• TASK REQUIREMENTS:
Write out the data in full, exactly as shown.
─── RECORDED DATA ───
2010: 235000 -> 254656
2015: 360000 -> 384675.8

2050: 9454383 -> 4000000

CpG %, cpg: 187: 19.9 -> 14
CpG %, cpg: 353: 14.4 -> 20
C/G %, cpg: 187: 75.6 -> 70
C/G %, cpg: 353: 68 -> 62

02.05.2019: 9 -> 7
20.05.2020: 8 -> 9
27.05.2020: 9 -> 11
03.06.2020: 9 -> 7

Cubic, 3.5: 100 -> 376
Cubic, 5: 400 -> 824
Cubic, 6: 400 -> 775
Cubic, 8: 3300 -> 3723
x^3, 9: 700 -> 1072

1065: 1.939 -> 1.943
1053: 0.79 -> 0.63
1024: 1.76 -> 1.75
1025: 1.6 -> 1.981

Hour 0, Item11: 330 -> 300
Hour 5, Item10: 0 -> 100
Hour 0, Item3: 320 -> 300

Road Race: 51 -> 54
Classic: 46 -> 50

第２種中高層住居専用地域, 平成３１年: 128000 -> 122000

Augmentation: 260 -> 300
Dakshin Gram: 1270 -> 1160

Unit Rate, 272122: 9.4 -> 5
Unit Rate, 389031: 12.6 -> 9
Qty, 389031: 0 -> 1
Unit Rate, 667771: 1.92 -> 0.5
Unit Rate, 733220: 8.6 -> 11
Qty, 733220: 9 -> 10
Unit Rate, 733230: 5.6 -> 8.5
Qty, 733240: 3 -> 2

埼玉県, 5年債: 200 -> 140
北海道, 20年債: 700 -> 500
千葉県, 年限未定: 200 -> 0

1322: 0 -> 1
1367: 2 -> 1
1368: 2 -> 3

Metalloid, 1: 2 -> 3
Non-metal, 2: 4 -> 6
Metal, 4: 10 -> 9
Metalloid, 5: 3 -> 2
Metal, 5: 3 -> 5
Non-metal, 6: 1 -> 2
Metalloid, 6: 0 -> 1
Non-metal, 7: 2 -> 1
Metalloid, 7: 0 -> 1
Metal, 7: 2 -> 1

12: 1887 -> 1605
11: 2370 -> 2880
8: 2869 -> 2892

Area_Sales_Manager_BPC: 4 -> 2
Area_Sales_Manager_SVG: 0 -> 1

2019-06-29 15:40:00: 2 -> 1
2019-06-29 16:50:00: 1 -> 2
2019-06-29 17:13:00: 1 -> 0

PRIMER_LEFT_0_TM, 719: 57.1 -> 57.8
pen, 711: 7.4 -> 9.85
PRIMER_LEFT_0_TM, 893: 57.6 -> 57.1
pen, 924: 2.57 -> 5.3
───
• ANSWER FOR THE TASK:
2010: 235000 -> 254656
2015: 360000 -> 384675.8

2050: 9454383 -> 4000000

CpG %, cpg: 187: 19.9 -> 14
CpG %, cpg: 353: 14.4 -> 20
C/G %, cpg: 187: 75.6 -> 70
C/G %, cpg: 353: 68 -> 62

02.05.2019: 9 -> 7
20.05.2020: 8 -> 9
27.05.2020: 9 -> 11
03.06.2020: 9 -> 7

Cubic, 3.5: 100 -> 376
Cubic, 5: 400 -> 824
Cubic, 6: 400 -> 775
Cubic, 8: 3300 -> 3723
x^3, 9: 700 -> 1072

1065: 1.939 -> 1.943
1053: 0.79 -> 0.63
1024: 1.76 -> 1.75
1025: 1.6 -> 1.981

Hour 0, Item11: 330 -> 300
Hour 5, Item10: 0 -> 100
Hour 0, Item3: 320 -> 300

Road Race: 51 -> 54
Classic: 46 -> 50

第２種中高層住居専用地域, 平成３１年: 128000 -> 122000

Augmentation: 260 -> 300
Dakshin Gram: 1270 -> 1160

Unit Rate, 272122: 9.4 -> 5
Unit Rate, 389031: 12.6 -> 9
Qty, 389031: 0 -> 1
Unit Rate, 667771: 1.92 -> 0.5
Unit Rate, 733220: 8.6 -> 11
Qty, 733220: 9 -> 10
Unit Rate, 733230: 5.6 -> 8.5
Qty, 733240: 3 -> 2

埼玉県, 5年債: 200 -> 140
北海道, 20年債: 700 -> 500
千葉県, 年限未定: 200 -> 0

1322: 0 -> 1
1367: 2 -> 1
1368: 2 -> 3

Metalloid, 1: 2 -> 3
Non-metal, 2: 4 -> 6
Metal, 4: 10 -> 9
Metalloid, 5: 3 -> 2
Metal, 5: 3 -> 5
Non-metal, 6: 1 -> 2
Metalloid, 6: 0 -> 1
Non-metal, 7: 2 -> 1
Metalloid, 7: 0 -> 1
Metal, 7: 2 -> 1

12: 1887 -> 1605
11: 2370 -> 2880
8: 2869 -> 2892

Area_Sales_Manager_BPC: 4 -> 2
Area_Sales_Manager_SVG: 0 -> 1

2019-06-29 15:40:00: 2 -> 1
2019-06-29 16:50:00: 1 -> 2
2019-06-29 17:13:00: 1 -> 0

PRIMER_LEFT_0_TM, 719: 57.1 -> 57.8
pen, 711: 7.4 -> 9.85
PRIMER_LEFT_0_TM, 893: 57.6 -> 57.1
pen, 924: 2.57 -> 5.3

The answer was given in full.